▶ [Text block]
----------------

Meet the duo who are on a mission to educate the rural girls and women on a taboo topic- ‘Menstrual Health’
Dec. 27, 2020, 2:27 p.m.
By: Reshma Jain
Millions of young girls and women in India struggle every month when they menstruate. From mood swings, menstrual pain, nausea to blood pressure fluctuations, fatigue and hormonal levels, these are a few problems which most of the women face during the menstrual cycle. Although menstruation is inevitable and inescapable, there are many more factors due to which women need to face a lot of problems. One of them is the lack of knowledge on what’s happening in their bodies and the lack of hygiene during such times. So, what needs to be done? Spreading awareness, education and sensitising young girls and women on prioritising menstruation as an essential health need, especially in the rural areas is one probable solution.
So, to spread awareness, two little girls in their grade 9 from the Shri Ram School came up with an idea. But before we learn more about their idea, let us take a glance at their journey of making a difference. Having experienced the embarrassment of having to sneak around to change her pad during her menstruation at school, Ahaana realised that the situation is probably a lot worse in the ‘less educated’ India. On researching the status of the same in rural India, Ahaana felt the need to help young girls in making them feel more comfortable about the topic.

----------------

▶ [Exercise data]
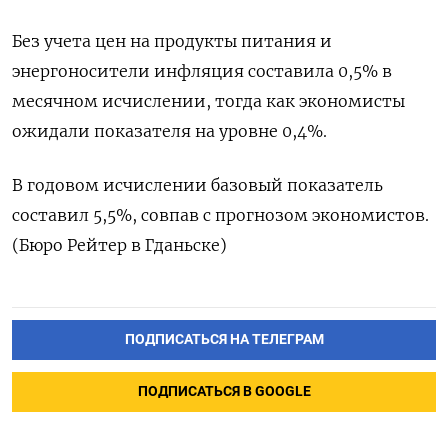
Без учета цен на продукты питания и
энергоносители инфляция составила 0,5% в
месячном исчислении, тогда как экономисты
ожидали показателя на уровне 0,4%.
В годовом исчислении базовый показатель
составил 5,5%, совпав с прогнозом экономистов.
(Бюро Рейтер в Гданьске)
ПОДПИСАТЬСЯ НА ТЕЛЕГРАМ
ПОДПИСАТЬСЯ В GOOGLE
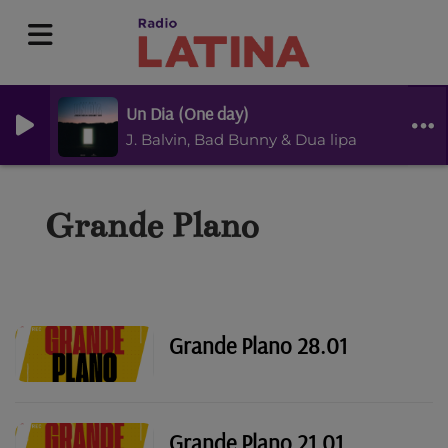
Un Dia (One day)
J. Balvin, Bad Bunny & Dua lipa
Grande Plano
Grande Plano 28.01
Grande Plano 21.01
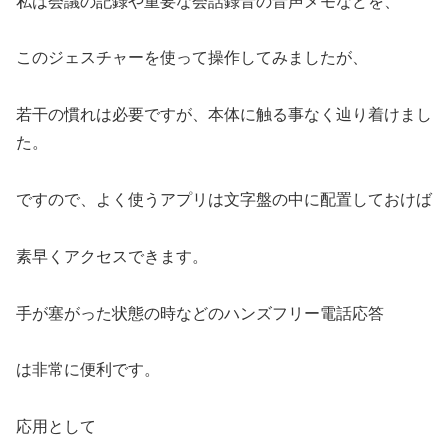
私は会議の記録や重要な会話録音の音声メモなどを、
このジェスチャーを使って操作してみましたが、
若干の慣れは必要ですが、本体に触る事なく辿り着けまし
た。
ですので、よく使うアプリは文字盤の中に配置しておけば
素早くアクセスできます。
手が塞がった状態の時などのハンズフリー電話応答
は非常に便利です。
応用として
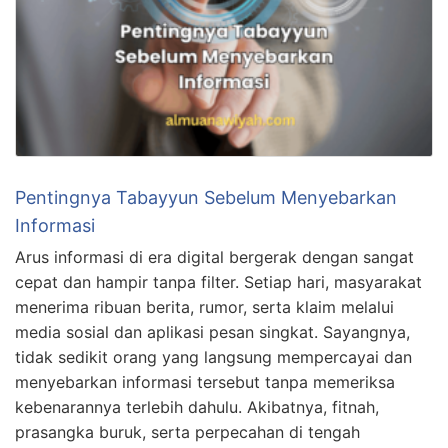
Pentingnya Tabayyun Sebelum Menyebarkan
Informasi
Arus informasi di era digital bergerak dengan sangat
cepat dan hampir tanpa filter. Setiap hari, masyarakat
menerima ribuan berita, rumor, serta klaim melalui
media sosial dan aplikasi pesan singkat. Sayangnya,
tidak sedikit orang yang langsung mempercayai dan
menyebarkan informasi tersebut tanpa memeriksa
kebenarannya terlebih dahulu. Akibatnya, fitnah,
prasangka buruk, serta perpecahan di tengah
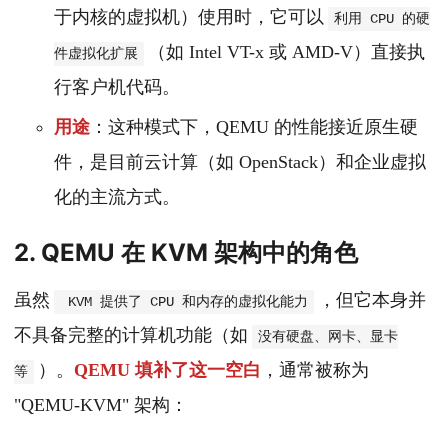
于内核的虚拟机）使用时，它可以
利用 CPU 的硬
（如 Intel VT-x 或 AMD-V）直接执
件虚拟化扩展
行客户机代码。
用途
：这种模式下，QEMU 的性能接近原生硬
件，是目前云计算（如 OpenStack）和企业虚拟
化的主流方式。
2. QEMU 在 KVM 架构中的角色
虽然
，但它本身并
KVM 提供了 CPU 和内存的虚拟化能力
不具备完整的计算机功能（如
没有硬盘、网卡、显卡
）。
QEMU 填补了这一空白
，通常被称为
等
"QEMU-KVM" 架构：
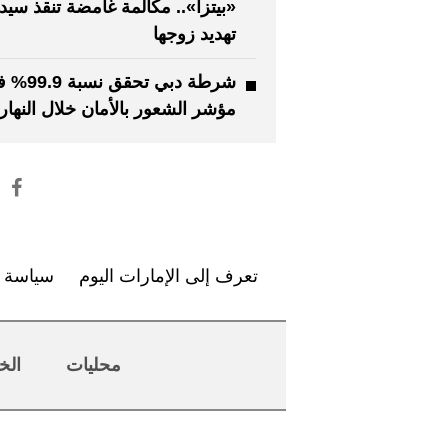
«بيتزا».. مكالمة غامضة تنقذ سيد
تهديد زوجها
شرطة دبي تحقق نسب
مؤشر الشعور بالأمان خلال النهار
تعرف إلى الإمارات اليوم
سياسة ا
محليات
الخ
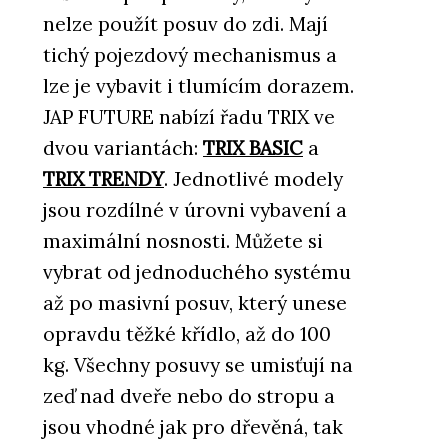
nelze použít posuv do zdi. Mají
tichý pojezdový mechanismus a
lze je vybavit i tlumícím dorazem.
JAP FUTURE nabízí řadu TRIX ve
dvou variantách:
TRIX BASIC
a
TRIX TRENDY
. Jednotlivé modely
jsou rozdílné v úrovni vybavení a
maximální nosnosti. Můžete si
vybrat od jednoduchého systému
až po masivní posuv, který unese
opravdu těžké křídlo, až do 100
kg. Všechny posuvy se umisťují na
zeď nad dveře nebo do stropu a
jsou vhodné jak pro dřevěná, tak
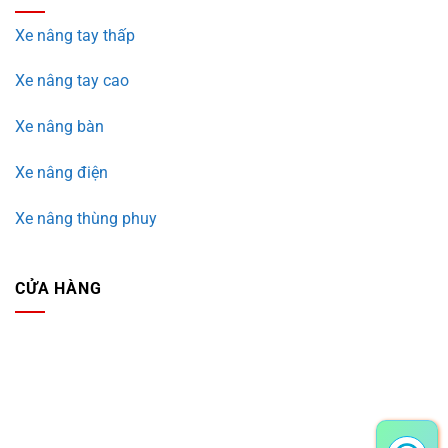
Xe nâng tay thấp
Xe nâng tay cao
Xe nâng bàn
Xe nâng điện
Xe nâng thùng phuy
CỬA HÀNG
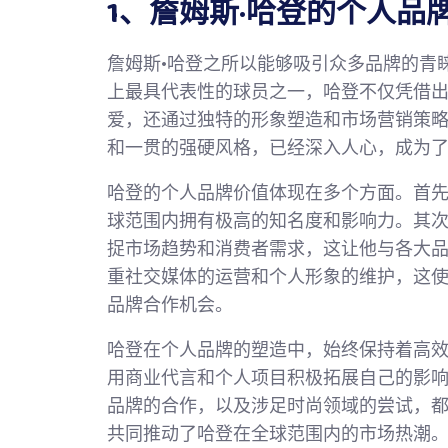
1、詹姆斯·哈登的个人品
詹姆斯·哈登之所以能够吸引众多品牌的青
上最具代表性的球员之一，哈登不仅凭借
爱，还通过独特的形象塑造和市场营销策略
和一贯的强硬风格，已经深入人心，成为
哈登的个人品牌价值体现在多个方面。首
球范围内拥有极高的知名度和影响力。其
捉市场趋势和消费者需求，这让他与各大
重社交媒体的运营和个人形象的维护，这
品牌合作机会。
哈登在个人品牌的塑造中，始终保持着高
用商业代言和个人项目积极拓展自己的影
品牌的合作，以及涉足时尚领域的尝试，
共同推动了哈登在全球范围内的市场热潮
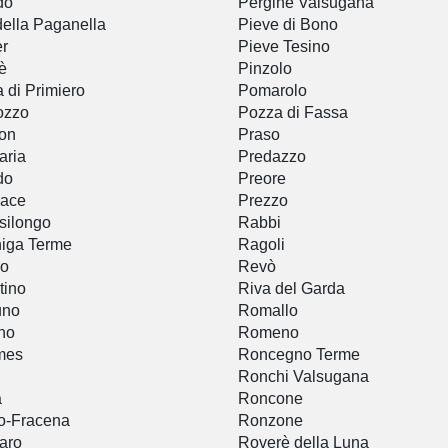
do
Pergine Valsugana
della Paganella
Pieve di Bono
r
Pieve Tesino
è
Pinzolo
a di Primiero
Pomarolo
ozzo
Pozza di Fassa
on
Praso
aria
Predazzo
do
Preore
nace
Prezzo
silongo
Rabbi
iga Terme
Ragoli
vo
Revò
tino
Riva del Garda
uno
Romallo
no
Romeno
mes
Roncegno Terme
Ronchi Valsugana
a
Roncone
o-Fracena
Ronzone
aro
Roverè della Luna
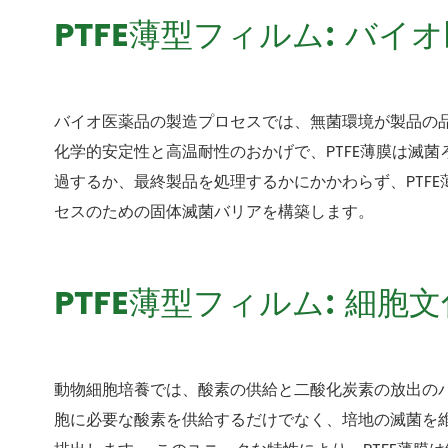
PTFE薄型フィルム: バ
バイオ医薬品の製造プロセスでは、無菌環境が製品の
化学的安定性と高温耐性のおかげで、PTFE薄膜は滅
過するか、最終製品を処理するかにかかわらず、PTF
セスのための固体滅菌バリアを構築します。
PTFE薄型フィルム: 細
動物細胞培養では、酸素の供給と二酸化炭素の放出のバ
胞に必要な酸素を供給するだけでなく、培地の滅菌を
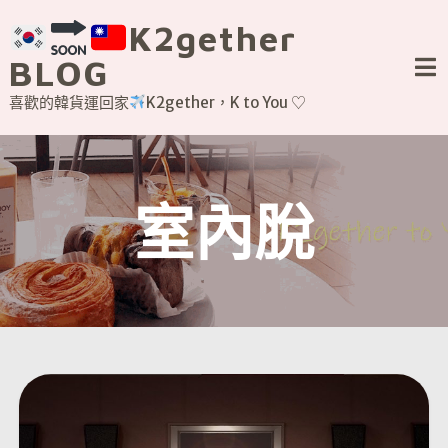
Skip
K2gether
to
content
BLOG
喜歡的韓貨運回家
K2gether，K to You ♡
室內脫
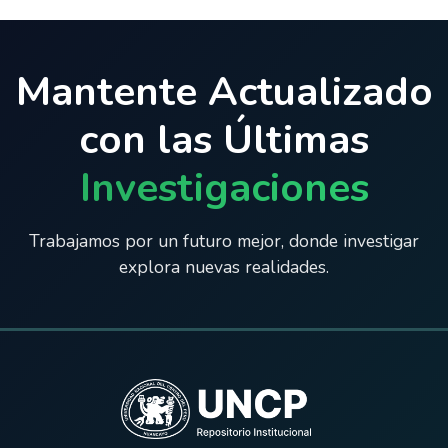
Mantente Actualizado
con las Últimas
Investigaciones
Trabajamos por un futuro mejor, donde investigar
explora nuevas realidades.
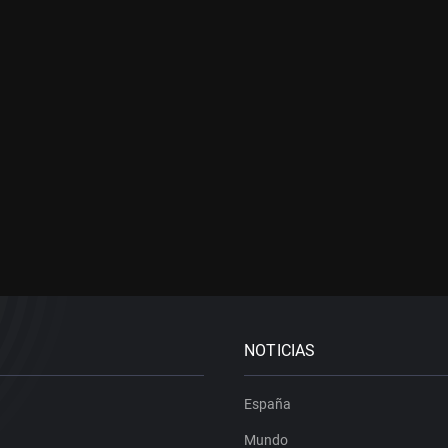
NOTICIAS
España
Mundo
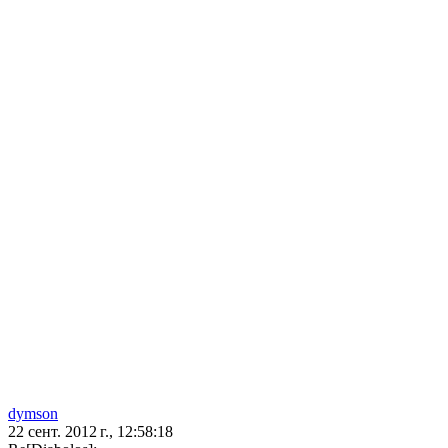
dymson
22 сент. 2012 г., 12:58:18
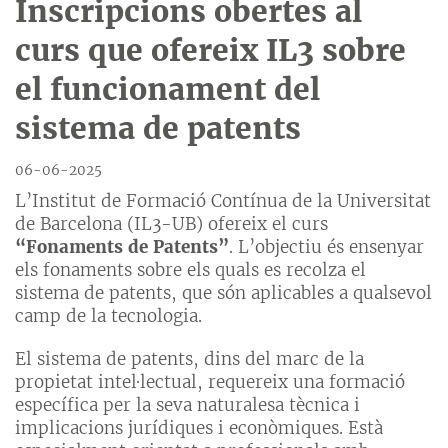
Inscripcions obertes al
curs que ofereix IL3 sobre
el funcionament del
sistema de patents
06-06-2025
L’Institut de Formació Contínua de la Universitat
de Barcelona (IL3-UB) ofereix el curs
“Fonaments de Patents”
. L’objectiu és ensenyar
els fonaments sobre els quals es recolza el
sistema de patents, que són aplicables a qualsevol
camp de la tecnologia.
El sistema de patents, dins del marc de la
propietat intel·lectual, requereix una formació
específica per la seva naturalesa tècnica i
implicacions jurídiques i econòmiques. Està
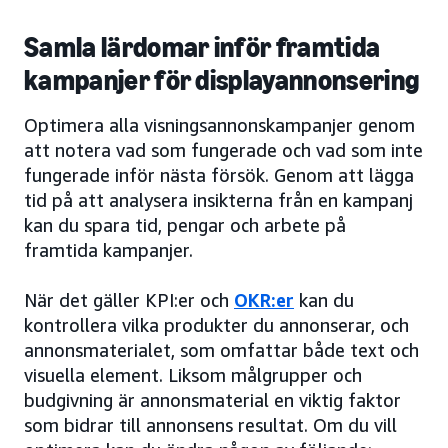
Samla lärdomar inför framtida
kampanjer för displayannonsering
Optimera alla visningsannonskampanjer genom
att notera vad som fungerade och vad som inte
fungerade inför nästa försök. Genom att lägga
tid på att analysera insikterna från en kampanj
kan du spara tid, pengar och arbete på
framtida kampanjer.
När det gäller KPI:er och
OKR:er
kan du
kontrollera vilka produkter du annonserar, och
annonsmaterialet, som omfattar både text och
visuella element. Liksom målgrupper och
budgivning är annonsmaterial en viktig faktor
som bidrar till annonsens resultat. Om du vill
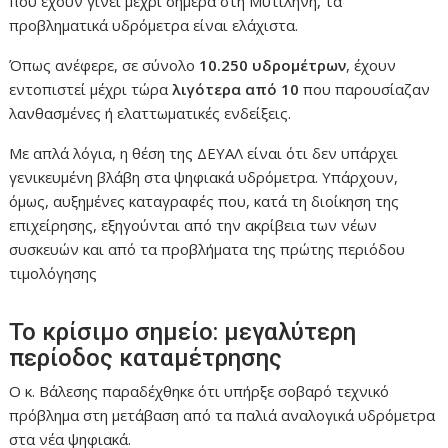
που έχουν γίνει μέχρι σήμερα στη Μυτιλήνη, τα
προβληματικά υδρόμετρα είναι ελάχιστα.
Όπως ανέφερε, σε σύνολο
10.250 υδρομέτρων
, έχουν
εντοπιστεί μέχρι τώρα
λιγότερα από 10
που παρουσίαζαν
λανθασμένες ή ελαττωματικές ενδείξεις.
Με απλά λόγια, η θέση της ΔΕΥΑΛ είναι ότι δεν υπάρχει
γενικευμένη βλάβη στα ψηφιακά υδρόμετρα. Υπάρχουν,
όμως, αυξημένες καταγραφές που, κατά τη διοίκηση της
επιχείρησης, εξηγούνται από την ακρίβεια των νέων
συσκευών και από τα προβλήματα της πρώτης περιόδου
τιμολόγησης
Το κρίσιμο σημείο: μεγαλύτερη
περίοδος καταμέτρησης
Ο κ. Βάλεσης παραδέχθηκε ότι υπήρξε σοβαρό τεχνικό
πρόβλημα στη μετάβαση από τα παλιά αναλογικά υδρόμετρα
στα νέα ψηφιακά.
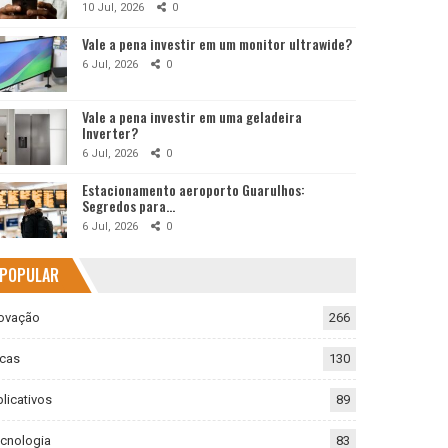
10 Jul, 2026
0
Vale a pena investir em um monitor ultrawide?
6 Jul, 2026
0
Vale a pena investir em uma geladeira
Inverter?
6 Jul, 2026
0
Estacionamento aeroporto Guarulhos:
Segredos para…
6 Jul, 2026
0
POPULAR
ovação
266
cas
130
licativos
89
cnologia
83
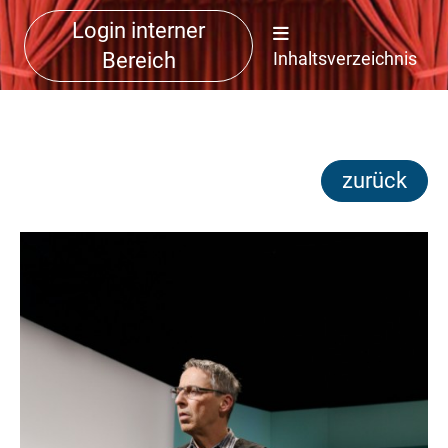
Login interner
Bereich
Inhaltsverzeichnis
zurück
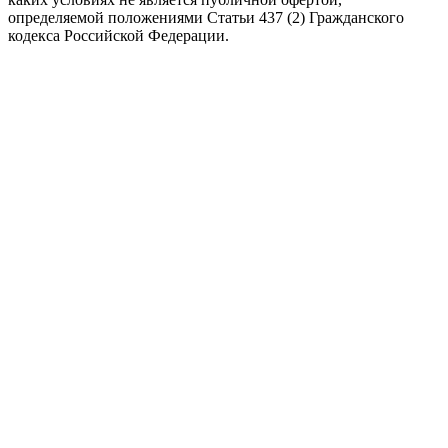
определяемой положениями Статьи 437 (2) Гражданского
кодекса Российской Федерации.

----------------

▶ [Instructions for the task]
Summarize the menstrual health article in two sentences.

▶ [Worked solution]
Millions of girls and women in India struggle every month during menstruation, and a lack of knowledge about their bodies and a lack of hygiene are among the factors behind their problems, so spreading awareness, especially in rural areas, is offered as one probable solution. Two grade 9 girls from the Shri Ram School came up with an idea to spread awareness, and one of them, Ahaana, felt the need to help after her own embarrassment at school and after researching the situation in rural India.